Doğu Anadolu Gazeteciler Cemiyeti (DAGC) tarafından organize edilen  'Medya etiği ve pozitif habercilik' konulu toplantı Atatürk Üniversitesi Kültür ve Gösteri Merkezi'nde düzenlendi. Toplantıya Habertürk Gazetesi Genel Yayın Yönetmen Yardımcısı Doğan Satmış ile birlikte katılan Hürriyet Gazetesi Okur Temsilcisi Faruk Bildirici gazeteciliğin teknolojik hem de siyasi baskı altında olduğunu belirtti. Medyanın ciddi bir sınavdan geçtiğine işaret eden Faruk Bildirici, şöyle konuştu:
"İster siyasi iktidarın yanında, ister karşısında, ister tamamen bağımsız olun, medya ciddi bir siyasi baskı altında. Öyle bir sınavdan geçiyoruz ki bugünler geçtiğinde herkesin başının dik durabilmesi gerekiyor. Biz o zamanda 'Görevimizi yapmıştık' diyebilmeliyiz. Çünkü biz insanlara doğru bilgiyi verir, gerçeği, ulaştırma işlevini olması gerektiği gibi aktarabilirsek ancak bu ülke o zaman düzlüğe çıkar. Sadece medya anlamında değil. Önemli olan da bu."
Gazetecilikte gerçeği aktarmanın yanı sıra eleştirmenin de iyilik yapmak olduğunu vurgulayan Faruk Bildirici, bunu sağlamak için doğru dil ve tarz kullanılması gerektiğini bildirdi. Gazeteciler açısından genel ahlak kadar mesleki ahlakın daha önemli olduğunu savunan Bildirici, "Meslek ahlakı ya da etik denilen şey hakkında size bir sürü madde sıralayabilirim. Daha kolay tanıtım ise vicdandır. Etik dediğimiz şey vicdandır. İşin özü bu" dedi.

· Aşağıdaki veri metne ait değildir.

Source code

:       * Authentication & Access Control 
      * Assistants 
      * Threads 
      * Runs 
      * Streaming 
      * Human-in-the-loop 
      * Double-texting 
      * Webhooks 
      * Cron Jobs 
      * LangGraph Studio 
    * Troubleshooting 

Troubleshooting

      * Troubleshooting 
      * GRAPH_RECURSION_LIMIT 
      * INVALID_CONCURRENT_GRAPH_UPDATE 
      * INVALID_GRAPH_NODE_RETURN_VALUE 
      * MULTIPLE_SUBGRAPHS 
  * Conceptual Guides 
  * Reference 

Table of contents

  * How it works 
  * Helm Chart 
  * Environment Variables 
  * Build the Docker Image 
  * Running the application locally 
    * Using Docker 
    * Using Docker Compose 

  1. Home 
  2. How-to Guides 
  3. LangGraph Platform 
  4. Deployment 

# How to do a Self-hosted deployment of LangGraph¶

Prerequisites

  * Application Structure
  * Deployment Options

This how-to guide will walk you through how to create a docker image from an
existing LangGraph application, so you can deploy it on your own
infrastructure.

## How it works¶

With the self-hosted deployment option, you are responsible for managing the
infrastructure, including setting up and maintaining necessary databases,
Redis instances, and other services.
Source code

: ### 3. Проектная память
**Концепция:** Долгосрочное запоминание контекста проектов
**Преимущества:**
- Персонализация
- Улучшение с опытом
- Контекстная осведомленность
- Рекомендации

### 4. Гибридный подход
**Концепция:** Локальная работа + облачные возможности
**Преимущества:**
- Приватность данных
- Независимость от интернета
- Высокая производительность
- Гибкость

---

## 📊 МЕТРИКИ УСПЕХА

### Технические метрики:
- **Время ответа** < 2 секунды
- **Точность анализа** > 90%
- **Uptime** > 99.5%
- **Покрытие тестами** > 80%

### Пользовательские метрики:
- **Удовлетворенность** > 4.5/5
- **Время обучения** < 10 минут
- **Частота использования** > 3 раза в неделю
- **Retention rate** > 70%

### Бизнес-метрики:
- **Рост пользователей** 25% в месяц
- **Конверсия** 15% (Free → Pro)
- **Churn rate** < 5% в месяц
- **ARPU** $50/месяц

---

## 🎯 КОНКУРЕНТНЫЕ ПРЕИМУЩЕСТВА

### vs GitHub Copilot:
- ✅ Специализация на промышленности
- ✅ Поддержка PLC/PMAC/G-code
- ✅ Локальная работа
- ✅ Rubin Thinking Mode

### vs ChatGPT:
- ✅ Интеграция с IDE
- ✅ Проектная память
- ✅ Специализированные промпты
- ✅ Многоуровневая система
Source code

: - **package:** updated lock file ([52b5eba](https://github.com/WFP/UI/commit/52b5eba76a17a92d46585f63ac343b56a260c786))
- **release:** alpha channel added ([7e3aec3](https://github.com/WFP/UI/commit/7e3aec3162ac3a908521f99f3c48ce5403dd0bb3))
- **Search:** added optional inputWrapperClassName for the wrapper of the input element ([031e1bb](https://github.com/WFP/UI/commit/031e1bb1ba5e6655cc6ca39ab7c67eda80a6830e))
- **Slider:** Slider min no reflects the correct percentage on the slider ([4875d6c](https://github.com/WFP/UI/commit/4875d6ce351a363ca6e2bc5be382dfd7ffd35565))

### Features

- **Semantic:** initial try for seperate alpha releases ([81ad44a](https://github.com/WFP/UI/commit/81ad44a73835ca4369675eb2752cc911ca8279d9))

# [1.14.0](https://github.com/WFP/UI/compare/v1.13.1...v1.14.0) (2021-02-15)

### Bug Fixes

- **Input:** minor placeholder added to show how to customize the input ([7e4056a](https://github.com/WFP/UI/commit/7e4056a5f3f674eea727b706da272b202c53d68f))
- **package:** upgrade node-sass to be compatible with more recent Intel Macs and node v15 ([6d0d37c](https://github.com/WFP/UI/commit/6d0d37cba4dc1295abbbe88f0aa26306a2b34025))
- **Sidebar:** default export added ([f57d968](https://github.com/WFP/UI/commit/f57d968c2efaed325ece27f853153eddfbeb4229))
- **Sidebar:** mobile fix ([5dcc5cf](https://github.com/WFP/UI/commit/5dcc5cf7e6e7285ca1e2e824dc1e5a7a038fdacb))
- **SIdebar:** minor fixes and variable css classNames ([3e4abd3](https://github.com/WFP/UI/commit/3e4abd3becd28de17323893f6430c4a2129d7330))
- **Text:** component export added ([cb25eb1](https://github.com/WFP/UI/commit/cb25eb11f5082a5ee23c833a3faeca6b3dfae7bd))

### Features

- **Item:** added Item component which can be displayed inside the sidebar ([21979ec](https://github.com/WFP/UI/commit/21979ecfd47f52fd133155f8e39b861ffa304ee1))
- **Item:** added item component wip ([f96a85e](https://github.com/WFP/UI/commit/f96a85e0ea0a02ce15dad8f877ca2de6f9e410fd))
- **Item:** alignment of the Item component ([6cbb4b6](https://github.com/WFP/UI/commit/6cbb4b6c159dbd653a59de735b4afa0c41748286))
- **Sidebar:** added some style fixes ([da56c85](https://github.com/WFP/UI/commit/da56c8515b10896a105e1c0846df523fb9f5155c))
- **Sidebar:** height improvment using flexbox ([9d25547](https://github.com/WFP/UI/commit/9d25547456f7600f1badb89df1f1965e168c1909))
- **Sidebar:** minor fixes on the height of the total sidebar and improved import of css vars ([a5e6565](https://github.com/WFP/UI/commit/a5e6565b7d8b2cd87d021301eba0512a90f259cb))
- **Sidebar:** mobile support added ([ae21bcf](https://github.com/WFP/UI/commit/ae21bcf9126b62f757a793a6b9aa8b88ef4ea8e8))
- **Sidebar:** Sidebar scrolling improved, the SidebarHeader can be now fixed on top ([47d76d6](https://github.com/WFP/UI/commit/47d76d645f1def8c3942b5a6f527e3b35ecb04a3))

SATMIŞ: HABERDE EKSİK VARSA SOSYAL MEDYA DEVREYE GİRİYOR
Habertürk Gazetesi Genel Yayın Yönetmen Yardımcısı Doğan Satmış ise, gazete küpürlerinden örnekler göstererek medya etiğini değerlendirdi. İletişimdeki gelişmelerin medya etiğini daha işler hale getirdiğini söyleyen Doğan Satmış, şunları söyledi:
"Eskiden Erzurum'da bir yerel gazeteci haberi yapıp İstanbul'a geçerdi. Oradaki editörler haberi beğenirse gazete, radyo veya televizyona taşırdı. Haberde eksik ve kusur varsa sadece yapan muhabir bilirdi. Yanlışlar ortaya çıkmazdı. Şimdiyse Erzurum'da yazılan bir haber anında internete çıkıyor. Haberde eksik varsa sosyal medya devreye giriyor. Bir tweet atarak ünivesite öğrencisi yanlışı duyuruyor. Medya etiği olarak haberin sağlamasını yapmak anlık olay şu anda. Kısaca medya etiği eskiye göre çok daha pratik şekilde haberin gerçekliğinin sağlamasını yapmış oluyor."